“Como se chama esse grupo de alimentos?”, indagou Monteiro, ao constatar um aumento no consumo de lasanhas congeladas, miojos e biscoitos Foto: Marcelo Saraiva
A pergunta que mudou para sempre a ciência dos alimentos
O epidemiologista Carlos Augusto Monteiro cunhou o conceito de "ultraprocessados". No Festival piauí, ele explicou como chegou à terminologia
Carlos Augusto Monteiro é um epidemiologista, mas, vez ou outra, age tal qual um cientista de dados. Em meados de 2007, ele se perguntava: por que os brasileiros estão ficando obesos? Em busca de respostas, esquadrinhou as bases de dados do governo. No começo, não entendeu o que encontrou: os números mostravam que as pessoas estavam comprando menos sal, açúcar e gordura, mas mesmo assim a obesidade crescia em ritmo acelerado. Demorou até que ele desvendasse o mistério: as pessoas estavam comprando esses produtos em menor quantidade porque eles já eram onipresentes em alimentos industrializados, como biscoitos, macarrões instantâneos, lasanhas congeladas e refrigerantes. O consumo não tinha diminuído.
“Mas como se chama esse grupo de alimentos?”, Monteiro se perguntou. Como não havia resposta, cunhou ele próprio um termo: eram alimentos ultraprocessados. A criação foi um ponto de virada na sua carreira e mudou a forma como os especialistas em saúde pública, no Brasil e no mundo, lidavam com o assunto.
Monteiro foi retratado em uma reportagem da piauí em outubro do ano passado e participou, neste fim de semana, do Festival piauí de Jornalismo. Na mesa “Conversa com a Fonte”, ele deu uma entrevista ao vivo para a repórter Angélica Santa Cruz, na qual falou sobre a mudança que está acontecendo no Brasil: alimentos ultraprocessados estão baixando de preço e, com isso, aumentando a ocorrência de obesidade na população mais pobre. Até então, esse era um problema restrito às classes altas.
“Os alimentos ultraprocessados são lucrativos pra indústria, além de não saciarem as pessoas, que precisam gastar o dobro pra se alimentar. É um plano deliberado”, disse Monteiro. Esses produtos enchem as prateleiras do supermercado e são atrativos pelo sabor, preço e praticidade. Tecnicamente, sequer são considerados comida de verdade, mas uma mistura de sal, açúcar, gordura e conservantes.
Em 2010, o epidemiologista formulou uma classificação de alimentos que chamou de NOVA – uma alusão irônica à explosão que ocorre dentro de uma estrela. A categorização separou os alimentos com base nos níveis de processos físicos, biológicos e químicos pelos quais eles passam. São elas: “in natura”, “ingredientes culinários processados”, “processados” e “ultraprocessados”. Até então, os alimentos eram segmentados somente com base em seu conteúdo nutricional.

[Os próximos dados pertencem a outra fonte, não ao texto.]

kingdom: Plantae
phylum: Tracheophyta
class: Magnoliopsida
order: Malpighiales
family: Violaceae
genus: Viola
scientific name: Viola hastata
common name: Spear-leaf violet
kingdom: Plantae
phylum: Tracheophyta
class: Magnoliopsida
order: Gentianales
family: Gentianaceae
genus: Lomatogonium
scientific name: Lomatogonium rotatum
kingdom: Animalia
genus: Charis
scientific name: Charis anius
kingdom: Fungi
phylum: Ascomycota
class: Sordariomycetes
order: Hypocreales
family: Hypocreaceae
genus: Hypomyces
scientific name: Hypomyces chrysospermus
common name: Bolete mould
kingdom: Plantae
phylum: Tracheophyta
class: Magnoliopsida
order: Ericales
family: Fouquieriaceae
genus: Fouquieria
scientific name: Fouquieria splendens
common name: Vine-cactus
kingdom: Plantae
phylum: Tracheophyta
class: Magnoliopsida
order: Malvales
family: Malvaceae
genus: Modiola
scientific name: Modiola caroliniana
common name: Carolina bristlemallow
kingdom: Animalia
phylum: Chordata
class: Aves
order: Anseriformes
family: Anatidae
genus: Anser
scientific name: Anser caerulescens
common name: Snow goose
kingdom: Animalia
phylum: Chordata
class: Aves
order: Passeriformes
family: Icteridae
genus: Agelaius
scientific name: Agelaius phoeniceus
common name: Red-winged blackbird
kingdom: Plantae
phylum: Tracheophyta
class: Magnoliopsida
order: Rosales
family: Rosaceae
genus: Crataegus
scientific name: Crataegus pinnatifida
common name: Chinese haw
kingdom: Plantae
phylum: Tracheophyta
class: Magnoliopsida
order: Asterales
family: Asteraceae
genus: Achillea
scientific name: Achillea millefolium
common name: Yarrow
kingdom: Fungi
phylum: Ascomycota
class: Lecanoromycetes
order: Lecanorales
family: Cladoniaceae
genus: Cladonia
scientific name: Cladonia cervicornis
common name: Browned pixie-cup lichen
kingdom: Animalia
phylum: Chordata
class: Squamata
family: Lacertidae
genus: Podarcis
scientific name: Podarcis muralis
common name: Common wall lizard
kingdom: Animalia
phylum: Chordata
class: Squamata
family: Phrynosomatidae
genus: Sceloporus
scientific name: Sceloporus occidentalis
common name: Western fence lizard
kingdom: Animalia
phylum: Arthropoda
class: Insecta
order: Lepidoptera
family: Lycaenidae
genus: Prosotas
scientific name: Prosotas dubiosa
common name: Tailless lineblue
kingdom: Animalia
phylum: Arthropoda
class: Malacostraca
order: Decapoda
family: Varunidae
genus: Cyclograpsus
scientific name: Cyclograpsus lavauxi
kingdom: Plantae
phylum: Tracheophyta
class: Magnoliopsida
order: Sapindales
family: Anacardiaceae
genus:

Depois da pesquisa de Monteiro, cientistas de vários países mudaram a forma como estudam os alimentos. “A imprensa internacional fez um trabalho fundamental”, reconhece o epidemiologista. Monteiro, junto da equipe que assinou com ele os artigos, está no 1% dos cientistas mais citados do mundo pelos pares. É também o quinto brasileiro com a maior quantidade de citações em artigos científicos.
Comparado a outros países, o Brasil não está tão mal. Nos Estados Unidos, diz Monteiro, quase 60% da dieta dos americanos consiste em ultraprocessados. Por aqui, a média é de 20%. Número bem menor, mas que cresce consistentemente.
Monteiro defende que, assim como é feito com cigarros e bebidas alcoólicas, o governo brasileiro passe a taxar os alimentos ultraprocessados. Seria uma forma de frear o consumo e reduzir os índices de obesidade. “A indústria perderia a vantagem do baixo custo, que chama tanto a atenção dos consumidores”, argumenta o epidemiologista.
O médico ressaltou o papel do marketing na influência do consumo de ultraprocessados. Quando perguntado sobre a dieta pessoal e se ingere esses produtos, Monteiro disse que prefere evitá-los. “Não sinto falta nenhuma de refrigerante. Ao invés de comer KitKat, que é um ultraprocessado, troco por um quadrado de chocolate de verdade.”